For a moment you wince at the calm confidence of it all. The big bad business of buying and selling bloodstock is littered with the tales of well connected young men being swiftly relieved of the money at their disposal. But the reasons for believing this 23 year-old to be different are rooted in experience and family. Quite apart from his exploits on the track, Joseph won a Bronze Medal for Ireland in the European Pony Club Championships in Belgium and had been buying and selling them since he used his confirmation money to buy his first pony aged 12.
But the sense of ‘family’ overrides everything else. Eight of Joseph’s thirteen flat winners have been ridden by his brother Donnacha, four of the others by his twenty year-old sister Ana, now qualified as a sports and fitness coach and riding full time with the inestimable advantage, denied to Donnacha, of being able to do eight stone. A dozen years ago some of us used to tut-tut about the way Aidan and Annemarie used to drag all four kids behind them whether it were Gowran Park or Goodwood. We wondered at the wisdom of having such little cygnets paddling round such a hazard infested pond. To see them all skudding the water now shows us we were wrong.
“This is such an all-encompassing, 24 hour a day existence,” says Anne-Marie, “that you don’t have any option but to take them with you. We brought them to the Breeders Cup when they were four or five years old and we had the best of times.” She is an important presence in the new portacabin office and who put together the Annus Mirabilis syndicate which owns a number of horses including Tuesday’s ultra impressive Galway winner Motherland. The name is appropriate because while Anne-Marie is a professional, she is a parent first.
She still worries about her children race riding and during Joseph’s brief foray over hurdles couldn’t even bear to watch it on TV. “We had no grand marvellous plan,” she says recalling the last time we met on this hillside. “Success can be very transient so we always kept things here. It’s a very unusual industry, as children of 15 and 16 can be riding work and be making an important contribution to the running of things at a very young age. And it unites us.”

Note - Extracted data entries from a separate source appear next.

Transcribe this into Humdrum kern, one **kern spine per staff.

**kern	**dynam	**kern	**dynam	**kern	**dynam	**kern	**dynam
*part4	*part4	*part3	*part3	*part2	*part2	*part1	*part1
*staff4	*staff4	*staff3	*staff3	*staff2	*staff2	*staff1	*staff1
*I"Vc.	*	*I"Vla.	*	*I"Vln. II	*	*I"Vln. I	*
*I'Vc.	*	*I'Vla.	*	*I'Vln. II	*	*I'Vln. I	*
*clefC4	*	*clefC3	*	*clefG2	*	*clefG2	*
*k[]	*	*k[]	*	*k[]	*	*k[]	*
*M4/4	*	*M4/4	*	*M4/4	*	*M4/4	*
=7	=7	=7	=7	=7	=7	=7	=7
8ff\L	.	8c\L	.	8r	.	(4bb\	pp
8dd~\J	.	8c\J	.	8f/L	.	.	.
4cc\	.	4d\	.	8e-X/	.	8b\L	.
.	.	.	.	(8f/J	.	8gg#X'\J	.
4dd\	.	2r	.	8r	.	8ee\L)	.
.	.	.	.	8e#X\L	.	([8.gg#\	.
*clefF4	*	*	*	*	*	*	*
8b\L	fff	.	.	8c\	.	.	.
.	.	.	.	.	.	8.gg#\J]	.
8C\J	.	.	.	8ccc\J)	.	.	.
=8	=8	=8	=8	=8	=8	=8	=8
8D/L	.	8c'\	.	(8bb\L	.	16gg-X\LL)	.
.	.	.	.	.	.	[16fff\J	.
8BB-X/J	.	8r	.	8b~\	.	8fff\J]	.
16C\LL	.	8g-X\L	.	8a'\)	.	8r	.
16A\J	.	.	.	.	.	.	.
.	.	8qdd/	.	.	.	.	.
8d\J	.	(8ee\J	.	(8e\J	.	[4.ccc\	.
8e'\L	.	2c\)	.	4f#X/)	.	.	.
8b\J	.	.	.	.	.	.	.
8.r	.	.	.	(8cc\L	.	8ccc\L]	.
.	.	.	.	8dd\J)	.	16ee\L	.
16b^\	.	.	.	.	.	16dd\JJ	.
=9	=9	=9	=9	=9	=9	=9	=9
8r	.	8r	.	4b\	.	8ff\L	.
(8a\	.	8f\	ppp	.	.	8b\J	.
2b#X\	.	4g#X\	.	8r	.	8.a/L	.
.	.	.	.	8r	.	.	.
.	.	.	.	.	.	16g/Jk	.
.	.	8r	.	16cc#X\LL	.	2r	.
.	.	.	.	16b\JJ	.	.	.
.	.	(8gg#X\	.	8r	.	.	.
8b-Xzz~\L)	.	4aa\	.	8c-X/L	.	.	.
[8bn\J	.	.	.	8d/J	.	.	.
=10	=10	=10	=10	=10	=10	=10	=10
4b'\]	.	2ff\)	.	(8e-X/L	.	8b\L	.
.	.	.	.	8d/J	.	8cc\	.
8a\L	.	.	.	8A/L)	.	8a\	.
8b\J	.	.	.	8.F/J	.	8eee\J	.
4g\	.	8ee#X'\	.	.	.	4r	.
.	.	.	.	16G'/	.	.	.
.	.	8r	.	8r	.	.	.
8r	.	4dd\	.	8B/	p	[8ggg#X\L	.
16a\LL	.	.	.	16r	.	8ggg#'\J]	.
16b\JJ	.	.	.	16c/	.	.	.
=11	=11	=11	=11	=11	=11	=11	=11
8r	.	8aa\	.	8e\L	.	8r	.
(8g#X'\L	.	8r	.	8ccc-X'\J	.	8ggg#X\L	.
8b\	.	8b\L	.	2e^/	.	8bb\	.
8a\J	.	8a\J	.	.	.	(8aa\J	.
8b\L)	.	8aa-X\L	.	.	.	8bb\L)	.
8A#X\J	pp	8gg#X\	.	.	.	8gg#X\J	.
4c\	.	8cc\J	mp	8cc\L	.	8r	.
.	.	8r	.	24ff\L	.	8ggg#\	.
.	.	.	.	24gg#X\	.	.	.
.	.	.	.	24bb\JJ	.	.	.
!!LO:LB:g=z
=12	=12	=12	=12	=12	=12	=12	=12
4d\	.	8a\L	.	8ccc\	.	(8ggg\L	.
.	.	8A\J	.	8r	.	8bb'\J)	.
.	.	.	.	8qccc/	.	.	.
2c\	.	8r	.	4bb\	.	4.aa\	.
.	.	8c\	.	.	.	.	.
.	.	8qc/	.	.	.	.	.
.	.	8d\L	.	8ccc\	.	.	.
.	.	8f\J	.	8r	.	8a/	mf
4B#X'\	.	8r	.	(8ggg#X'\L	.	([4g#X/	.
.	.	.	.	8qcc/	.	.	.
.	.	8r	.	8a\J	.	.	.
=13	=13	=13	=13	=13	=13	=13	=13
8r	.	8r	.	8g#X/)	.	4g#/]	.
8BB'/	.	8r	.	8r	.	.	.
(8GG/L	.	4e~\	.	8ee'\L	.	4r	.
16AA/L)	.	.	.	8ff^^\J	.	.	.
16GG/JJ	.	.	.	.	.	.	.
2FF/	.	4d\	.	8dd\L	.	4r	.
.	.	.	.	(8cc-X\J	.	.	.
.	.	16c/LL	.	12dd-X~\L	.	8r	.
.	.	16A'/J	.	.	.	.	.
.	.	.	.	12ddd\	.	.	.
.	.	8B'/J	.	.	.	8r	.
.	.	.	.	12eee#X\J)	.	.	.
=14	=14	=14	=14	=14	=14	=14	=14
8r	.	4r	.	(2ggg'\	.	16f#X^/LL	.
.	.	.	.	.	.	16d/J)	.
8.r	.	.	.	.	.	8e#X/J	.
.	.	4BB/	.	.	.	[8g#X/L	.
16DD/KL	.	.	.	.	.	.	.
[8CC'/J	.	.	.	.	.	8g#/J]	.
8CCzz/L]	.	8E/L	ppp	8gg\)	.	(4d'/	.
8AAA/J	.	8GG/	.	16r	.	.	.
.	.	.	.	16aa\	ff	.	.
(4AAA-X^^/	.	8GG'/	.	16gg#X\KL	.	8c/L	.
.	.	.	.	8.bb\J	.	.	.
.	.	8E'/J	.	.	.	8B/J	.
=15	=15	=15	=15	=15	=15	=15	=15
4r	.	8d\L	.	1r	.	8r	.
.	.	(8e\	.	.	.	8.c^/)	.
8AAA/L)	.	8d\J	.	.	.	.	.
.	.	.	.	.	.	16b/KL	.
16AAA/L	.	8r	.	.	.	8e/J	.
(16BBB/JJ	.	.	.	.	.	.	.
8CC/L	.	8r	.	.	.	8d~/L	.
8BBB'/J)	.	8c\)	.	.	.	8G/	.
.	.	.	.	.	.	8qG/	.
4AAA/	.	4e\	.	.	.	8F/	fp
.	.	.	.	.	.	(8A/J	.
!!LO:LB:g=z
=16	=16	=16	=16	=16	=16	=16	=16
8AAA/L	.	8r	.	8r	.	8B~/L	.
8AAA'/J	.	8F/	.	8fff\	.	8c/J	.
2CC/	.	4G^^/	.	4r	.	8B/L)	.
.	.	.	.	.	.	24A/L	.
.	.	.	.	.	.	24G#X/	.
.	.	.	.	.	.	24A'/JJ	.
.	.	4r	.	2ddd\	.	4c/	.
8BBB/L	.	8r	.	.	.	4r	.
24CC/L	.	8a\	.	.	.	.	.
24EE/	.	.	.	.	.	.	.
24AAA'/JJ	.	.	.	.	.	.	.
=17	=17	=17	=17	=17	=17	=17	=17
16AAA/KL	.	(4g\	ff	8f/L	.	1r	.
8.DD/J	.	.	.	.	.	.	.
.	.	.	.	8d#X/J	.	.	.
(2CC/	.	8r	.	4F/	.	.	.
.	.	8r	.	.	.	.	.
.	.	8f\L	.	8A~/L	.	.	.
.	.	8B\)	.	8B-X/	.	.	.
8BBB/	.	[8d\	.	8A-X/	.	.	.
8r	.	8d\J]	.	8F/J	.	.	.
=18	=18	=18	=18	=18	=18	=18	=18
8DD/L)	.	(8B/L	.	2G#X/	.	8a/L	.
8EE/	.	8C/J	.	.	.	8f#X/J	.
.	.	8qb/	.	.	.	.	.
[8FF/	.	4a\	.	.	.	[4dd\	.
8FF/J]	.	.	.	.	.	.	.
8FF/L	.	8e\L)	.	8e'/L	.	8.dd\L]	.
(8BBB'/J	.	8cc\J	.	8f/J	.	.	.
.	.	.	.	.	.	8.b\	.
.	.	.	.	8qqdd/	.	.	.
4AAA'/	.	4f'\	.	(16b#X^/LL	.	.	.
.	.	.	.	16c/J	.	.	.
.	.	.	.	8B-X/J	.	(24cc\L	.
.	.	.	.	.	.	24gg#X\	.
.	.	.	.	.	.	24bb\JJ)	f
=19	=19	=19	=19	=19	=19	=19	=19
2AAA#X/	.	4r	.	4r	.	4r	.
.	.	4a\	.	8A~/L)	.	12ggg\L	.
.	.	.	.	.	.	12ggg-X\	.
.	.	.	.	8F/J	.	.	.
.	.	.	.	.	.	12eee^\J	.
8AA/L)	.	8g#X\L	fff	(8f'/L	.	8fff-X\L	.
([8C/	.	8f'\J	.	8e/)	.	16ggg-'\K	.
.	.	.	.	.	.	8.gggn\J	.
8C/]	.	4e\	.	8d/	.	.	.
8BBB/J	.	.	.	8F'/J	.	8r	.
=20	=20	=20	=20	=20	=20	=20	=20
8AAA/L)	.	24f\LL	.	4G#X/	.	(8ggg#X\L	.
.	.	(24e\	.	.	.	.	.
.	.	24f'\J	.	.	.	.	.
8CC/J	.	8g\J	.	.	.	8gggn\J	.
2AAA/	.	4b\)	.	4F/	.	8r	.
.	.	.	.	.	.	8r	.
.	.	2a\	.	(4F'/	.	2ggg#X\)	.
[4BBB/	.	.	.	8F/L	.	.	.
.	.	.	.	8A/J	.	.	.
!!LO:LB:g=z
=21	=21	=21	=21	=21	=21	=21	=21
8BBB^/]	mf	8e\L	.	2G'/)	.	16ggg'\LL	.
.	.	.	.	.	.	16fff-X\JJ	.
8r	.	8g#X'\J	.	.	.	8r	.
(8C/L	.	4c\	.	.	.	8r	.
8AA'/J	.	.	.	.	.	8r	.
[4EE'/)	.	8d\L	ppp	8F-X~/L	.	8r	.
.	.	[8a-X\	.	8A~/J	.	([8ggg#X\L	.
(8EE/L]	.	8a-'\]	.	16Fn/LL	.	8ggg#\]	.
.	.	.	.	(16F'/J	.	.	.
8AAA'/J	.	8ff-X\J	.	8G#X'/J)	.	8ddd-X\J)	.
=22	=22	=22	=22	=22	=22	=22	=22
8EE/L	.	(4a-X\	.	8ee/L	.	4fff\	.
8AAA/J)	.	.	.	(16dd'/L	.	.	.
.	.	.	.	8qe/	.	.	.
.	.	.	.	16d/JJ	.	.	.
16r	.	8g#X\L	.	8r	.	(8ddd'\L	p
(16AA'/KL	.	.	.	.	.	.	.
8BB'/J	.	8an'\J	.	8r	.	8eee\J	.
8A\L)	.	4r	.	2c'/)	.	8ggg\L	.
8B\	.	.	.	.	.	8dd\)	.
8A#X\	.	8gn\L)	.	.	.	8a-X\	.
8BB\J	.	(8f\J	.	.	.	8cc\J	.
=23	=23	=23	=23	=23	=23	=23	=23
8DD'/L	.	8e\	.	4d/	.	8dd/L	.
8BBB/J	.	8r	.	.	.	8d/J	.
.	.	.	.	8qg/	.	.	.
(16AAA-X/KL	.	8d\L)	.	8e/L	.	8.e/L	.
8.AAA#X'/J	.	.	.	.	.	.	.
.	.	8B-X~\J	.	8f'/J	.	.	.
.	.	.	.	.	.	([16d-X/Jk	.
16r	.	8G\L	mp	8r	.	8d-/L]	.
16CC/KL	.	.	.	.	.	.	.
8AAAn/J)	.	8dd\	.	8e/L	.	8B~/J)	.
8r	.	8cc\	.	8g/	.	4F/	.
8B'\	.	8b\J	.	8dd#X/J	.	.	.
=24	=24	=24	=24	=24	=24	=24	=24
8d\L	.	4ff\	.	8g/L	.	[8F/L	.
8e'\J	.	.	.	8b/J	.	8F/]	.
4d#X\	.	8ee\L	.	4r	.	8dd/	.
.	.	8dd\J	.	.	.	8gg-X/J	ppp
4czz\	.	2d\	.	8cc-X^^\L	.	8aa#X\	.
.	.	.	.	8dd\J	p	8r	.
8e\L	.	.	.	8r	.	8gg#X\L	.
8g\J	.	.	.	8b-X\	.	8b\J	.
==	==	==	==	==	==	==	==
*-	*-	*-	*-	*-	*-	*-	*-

Last Saturday Aidan O’Brien stopped mid track to discuss his oldest son. “He’s always been his own man,” he says of Joseph with a warmth and intensity which makes those intense head bowed post race briefings on Derby colts sound like little more than throwaway lines. “And I can’t tell you the pleasure that Annemarie and I get from him doing so well.”
‘Carriganog’ means ‘The Rock of Youth’. The youth now scaling it will please many others too.